La saison estivale me navre.
Chaque année, c’est pareil. Deux longs mois à se faire parcourir l’échine par des armées de sandalettes venues élimer leurs semelles sur mon pavé au nom de la culture et du patrimoine.
Pardon : au nom du capitalisme fait tourisme de masse.

Les beaux jours éloignent toute logique, tout ce qui ressemblerait de près ou de loin à du bon sens. Soit, c’est comme ça! L’humain s’agglutine, c’est son truc ! Quand on lui impose, il se rassemble. Quand il dispose, il s’éparpille. Allez comprendre…

Le matin tôt les camions croulent, dévalent, s’emballent, déballent. Ça fait sens, ça se déploie, ça s’invective. Le ciel rougeoie. Camaïeux dingo.
Il fait douf. On s’assoit contre moi. Ça me réchauffe.
Cent quarante-quatre ans que le merdier fonctionne en belle intelligence, le rassemblement de brol le plus ponctuel du pays, voire d’Europe ! Le calendrier n’est perturbé que par les hivers très froids et encore, et ce fameux été qui n’existe jamais vraiment par ici, ou, enfin, à sa façon.

Mon pavé résiste à toutes les envies folles et spéculatives. Il est bien ancré. Les forcenés de la pelleteuse ont déposé les armes, pour un temps… L’arrogance communale n’a pas de limite. Rester vigilant s’impose.

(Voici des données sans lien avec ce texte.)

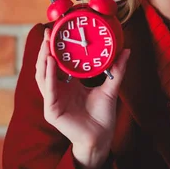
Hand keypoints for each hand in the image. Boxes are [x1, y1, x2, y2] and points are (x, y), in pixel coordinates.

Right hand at [35, 28, 130, 168]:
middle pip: (46, 66)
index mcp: (67, 85)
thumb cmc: (102, 116)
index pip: (57, 62)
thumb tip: (126, 50)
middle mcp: (57, 91)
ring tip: (48, 44)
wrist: (102, 137)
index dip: (55, 48)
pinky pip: (48, 90)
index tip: (58, 31)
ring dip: (44, 59)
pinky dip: (49, 75)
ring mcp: (52, 100)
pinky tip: (51, 62)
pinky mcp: (52, 110)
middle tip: (49, 32)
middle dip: (46, 49)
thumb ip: (117, 69)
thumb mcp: (110, 87)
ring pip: (42, 76)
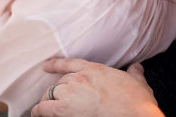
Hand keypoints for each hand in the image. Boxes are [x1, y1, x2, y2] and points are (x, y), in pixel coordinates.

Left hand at [31, 59, 163, 116]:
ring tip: (45, 109)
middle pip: (60, 82)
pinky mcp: (64, 109)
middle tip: (58, 100)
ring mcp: (71, 93)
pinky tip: (37, 114)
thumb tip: (137, 68)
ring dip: (48, 101)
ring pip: (50, 93)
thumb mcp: (138, 83)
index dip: (55, 65)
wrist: (135, 116)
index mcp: (95, 69)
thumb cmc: (138, 103)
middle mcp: (80, 78)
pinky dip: (39, 111)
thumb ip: (134, 74)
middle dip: (59, 91)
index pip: (70, 63)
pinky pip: (43, 108)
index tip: (46, 66)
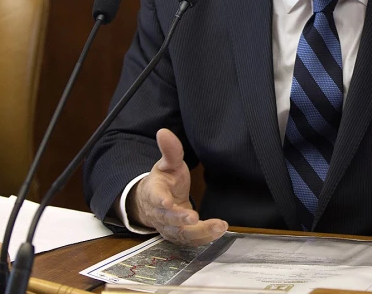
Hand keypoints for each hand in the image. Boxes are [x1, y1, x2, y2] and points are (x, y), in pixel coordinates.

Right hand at [128, 128, 228, 245]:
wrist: (153, 204)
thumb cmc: (163, 182)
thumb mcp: (166, 165)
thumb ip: (170, 151)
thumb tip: (164, 131)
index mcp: (154, 194)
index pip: (155, 198)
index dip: (161, 201)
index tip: (168, 203)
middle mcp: (159, 214)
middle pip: (168, 219)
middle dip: (180, 220)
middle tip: (194, 218)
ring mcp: (168, 227)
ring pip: (181, 234)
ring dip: (199, 232)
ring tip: (218, 227)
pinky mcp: (178, 235)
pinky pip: (190, 240)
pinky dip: (204, 238)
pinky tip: (218, 231)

Une semaine avant la fête nationale, la Foire du Midi déploie ses manèges et autres attractions… Les forains, je les aime bien, ils ont un coup dans le capot assez semblable aux marchands du Jeu de Balle.

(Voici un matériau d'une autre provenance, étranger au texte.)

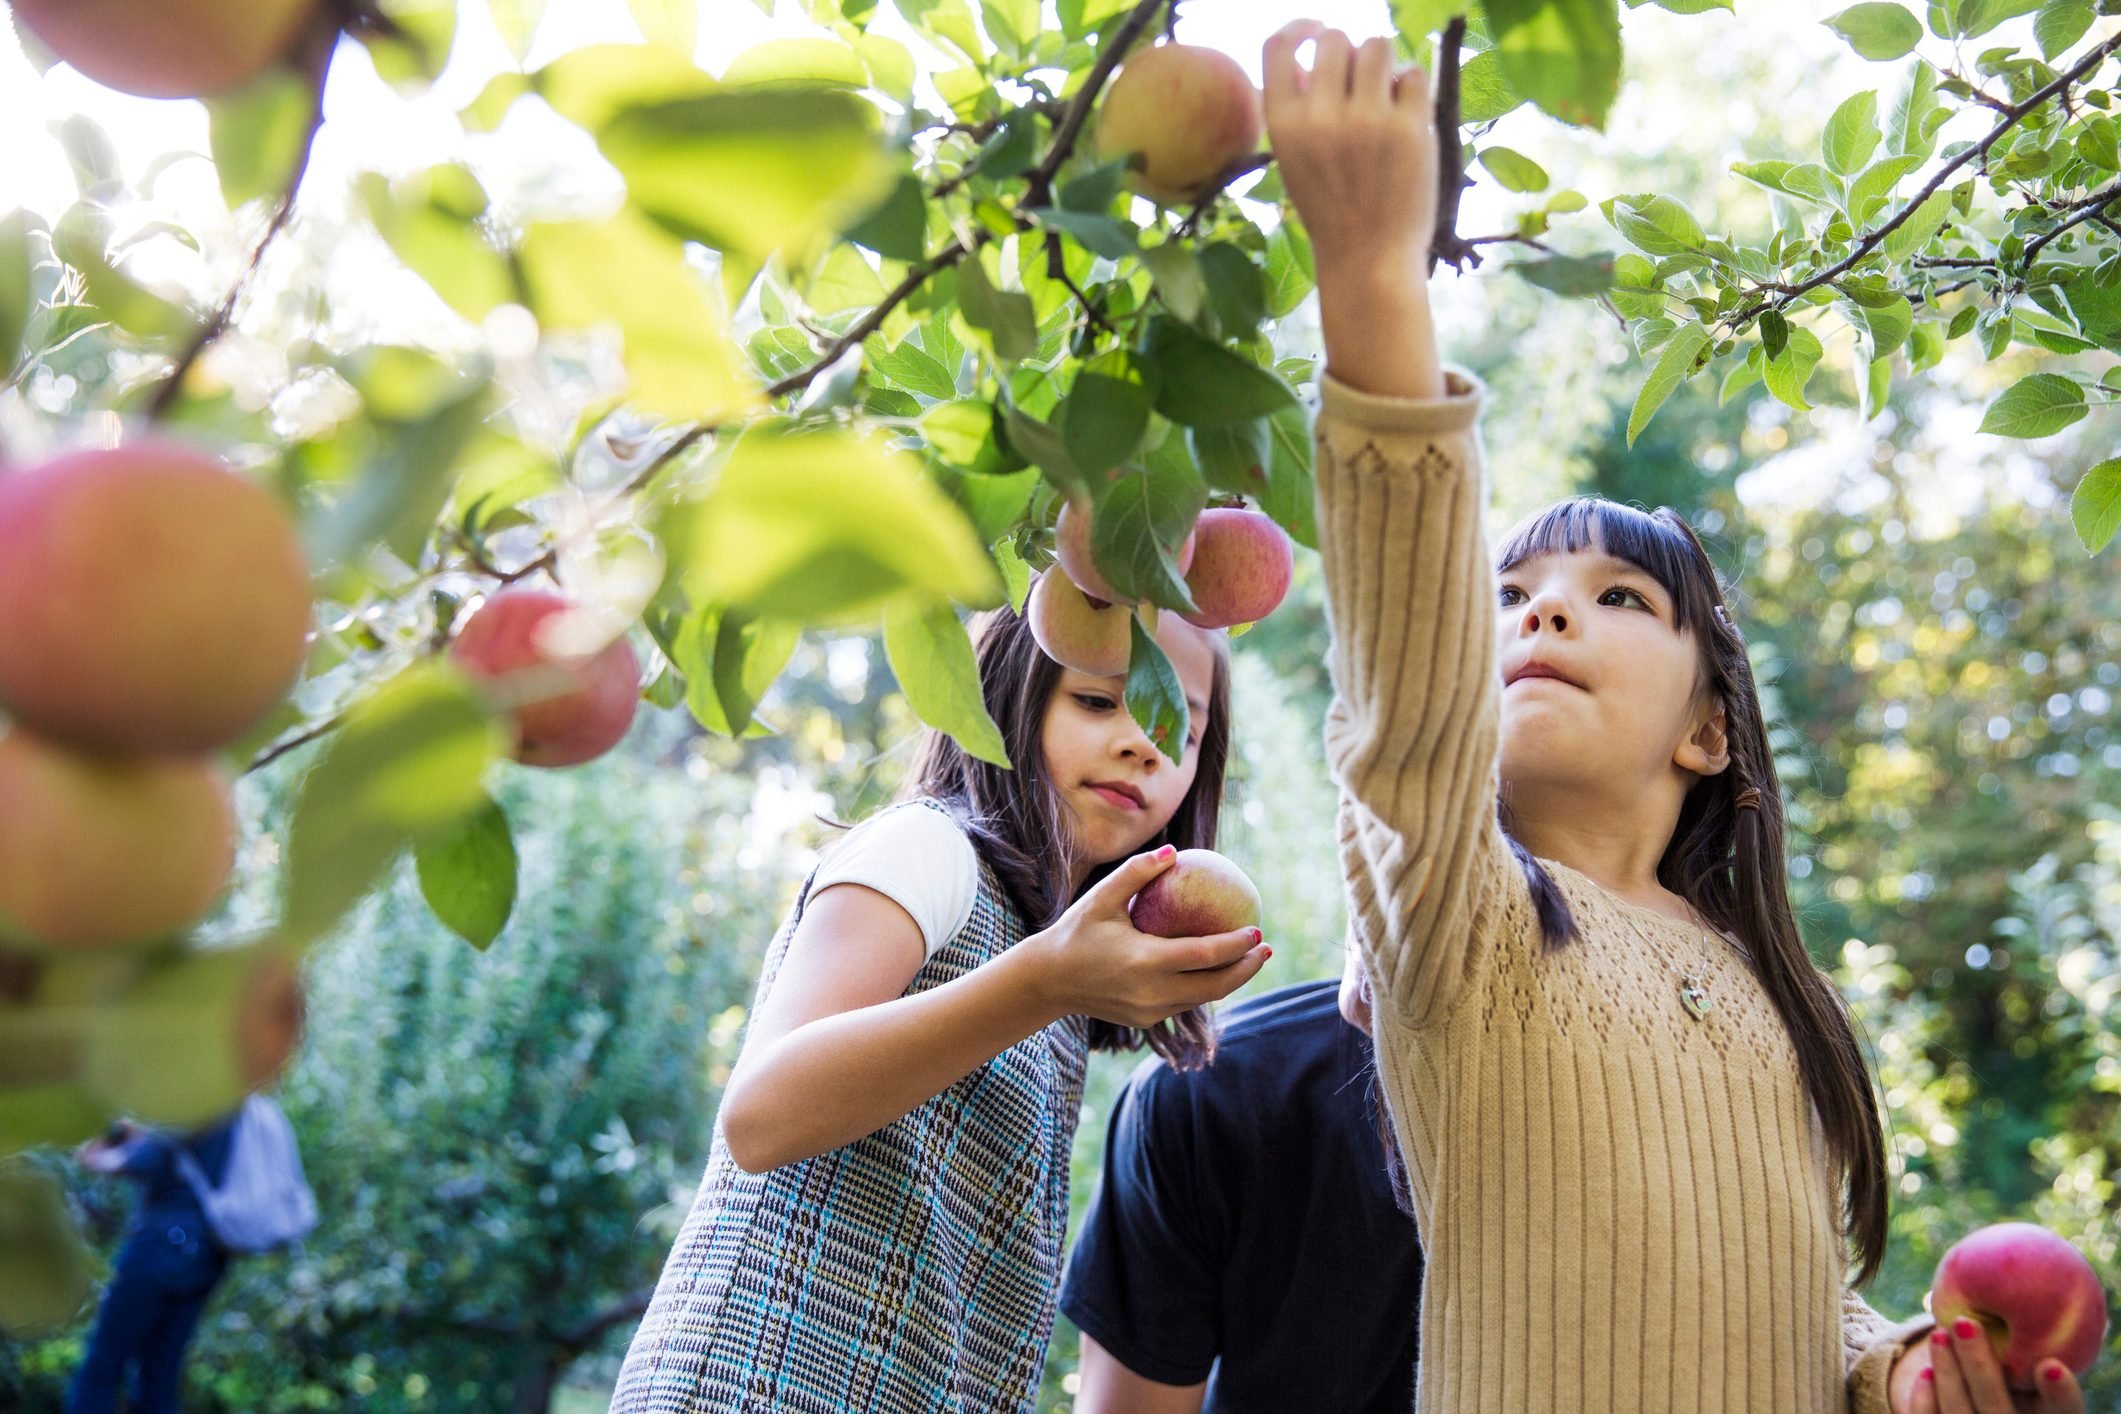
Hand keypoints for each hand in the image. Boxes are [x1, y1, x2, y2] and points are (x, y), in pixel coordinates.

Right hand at [1027, 844, 1269, 1026]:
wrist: (1047, 981)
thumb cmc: (1075, 932)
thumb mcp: (1100, 898)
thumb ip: (1137, 873)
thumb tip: (1175, 851)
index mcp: (1144, 961)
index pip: (1205, 955)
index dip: (1236, 946)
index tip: (1258, 930)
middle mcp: (1151, 992)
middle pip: (1216, 986)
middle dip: (1247, 968)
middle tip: (1265, 947)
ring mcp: (1150, 1012)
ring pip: (1203, 998)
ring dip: (1230, 980)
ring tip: (1250, 958)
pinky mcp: (1146, 1021)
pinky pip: (1185, 1003)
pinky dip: (1205, 987)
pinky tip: (1216, 968)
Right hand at [1262, 22, 1437, 284]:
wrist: (1368, 260)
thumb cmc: (1331, 210)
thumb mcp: (1294, 162)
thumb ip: (1299, 112)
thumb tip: (1316, 58)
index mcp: (1283, 126)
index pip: (1279, 47)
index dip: (1301, 29)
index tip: (1316, 32)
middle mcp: (1321, 117)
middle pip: (1336, 40)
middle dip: (1350, 53)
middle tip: (1362, 83)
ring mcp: (1367, 120)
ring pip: (1378, 46)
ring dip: (1384, 64)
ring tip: (1386, 96)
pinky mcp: (1409, 128)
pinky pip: (1414, 74)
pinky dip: (1412, 87)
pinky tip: (1408, 114)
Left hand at [1889, 1321, 2083, 1413]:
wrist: (1969, 1400)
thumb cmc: (2005, 1361)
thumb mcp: (2022, 1350)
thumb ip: (2028, 1327)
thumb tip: (2016, 1257)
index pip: (2063, 1413)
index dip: (2062, 1395)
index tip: (2050, 1365)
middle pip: (2000, 1412)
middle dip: (1982, 1370)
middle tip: (1965, 1324)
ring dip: (1950, 1375)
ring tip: (1939, 1333)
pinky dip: (1926, 1403)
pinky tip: (1924, 1374)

Par-delà la grande roue, les cris rieurs des jeunes gens espérant s’enrouler les uns autour des autres viennent s’échouer sur moi.

Les camions des marchands du Vieux Met font place aux installations tapageuses de la fête nationale.
Cela fait trois longs jours qu’ils perturbent mon sommeil et déglinguent mon réveil.
Ils ont trouvé drôle de venir zwanzer une fois par an sur mon pavé, eux.
On me visite comme on visiterait une vieille tante, avec la conscience de celui qui tient le cornet de frites à 3 euros.
Comme si c’était déjà pas suffisant de me faire coloniser l’infrastructure par le Parigot féru d’art content (comptant) pour rien…

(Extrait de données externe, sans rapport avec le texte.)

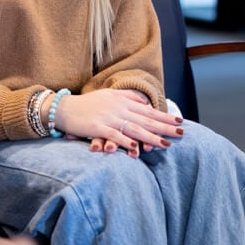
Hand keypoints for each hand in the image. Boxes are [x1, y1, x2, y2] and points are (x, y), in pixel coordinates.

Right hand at [52, 89, 183, 158]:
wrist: (64, 108)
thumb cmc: (88, 104)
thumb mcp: (109, 96)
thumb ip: (128, 98)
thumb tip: (146, 104)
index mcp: (123, 102)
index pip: (148, 111)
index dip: (164, 117)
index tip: (179, 122)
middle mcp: (119, 109)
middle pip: (145, 119)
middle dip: (164, 127)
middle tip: (181, 133)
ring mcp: (108, 118)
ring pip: (134, 128)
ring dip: (150, 137)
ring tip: (165, 144)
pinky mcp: (97, 127)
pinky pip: (114, 135)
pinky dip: (125, 142)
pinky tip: (136, 148)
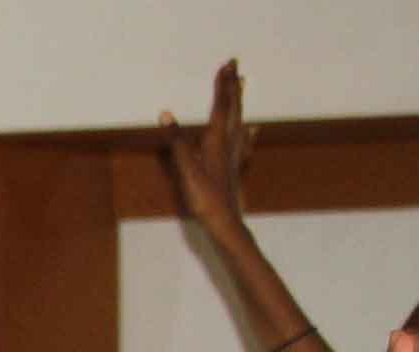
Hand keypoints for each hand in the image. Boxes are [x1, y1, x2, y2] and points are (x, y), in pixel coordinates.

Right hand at [159, 60, 255, 234]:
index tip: (227, 65)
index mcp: (218, 139)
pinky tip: (253, 130)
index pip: (221, 105)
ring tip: (243, 86)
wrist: (226, 220)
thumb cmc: (204, 196)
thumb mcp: (186, 168)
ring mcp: (235, 154)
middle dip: (233, 86)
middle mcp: (230, 142)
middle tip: (236, 66)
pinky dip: (247, 131)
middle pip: (233, 108)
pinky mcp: (236, 167)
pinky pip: (244, 142)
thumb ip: (177, 141)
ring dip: (239, 102)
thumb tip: (166, 114)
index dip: (223, 85)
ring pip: (240, 120)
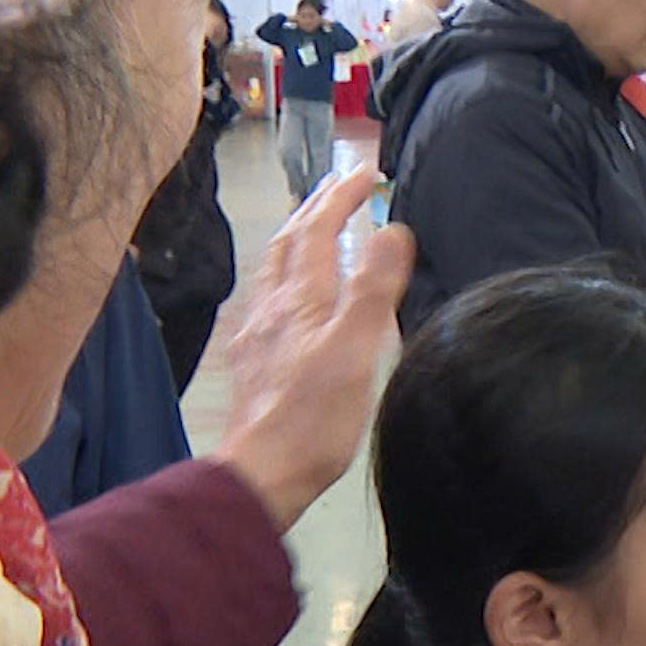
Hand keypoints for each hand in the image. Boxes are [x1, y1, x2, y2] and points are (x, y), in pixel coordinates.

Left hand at [211, 166, 412, 529]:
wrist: (260, 472)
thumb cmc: (314, 417)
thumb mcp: (355, 349)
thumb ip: (372, 288)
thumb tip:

Déclin du ciel. La parodie commence.
À coup de rythmiques décérébrées, ceux qui voulaient me fiche un parking dans le ventre s’auto-congratulent sur la scène. Vient le passage obligatoire du Grand Jojo National et tout le monde à l’unisson gueule au « Chef qu’on a soif » et que Jules César « mettait pas d’falzar ».
Je vomirais bien. Mais j’ai le goût de la bière.
J’ai le goût de la frite.
Je goûte le bruit des kets qui zwanzent.
Je goûte les talons et les snikers se frottant a moi.
Je goûte le monde, le jour. La nuit défile.

Je participe.

Je suis là. Il fait pas froid. Le petit matin s’allonge lentement.
Nuages dépoussiérés vermillons.
On démonte. On s’active.
Mon pavé crasse luit des excès de la nuit.

J’ai le goût du monde qui s’agite… Là, tout au bout.
Ici, partout ailleurs et tout autour.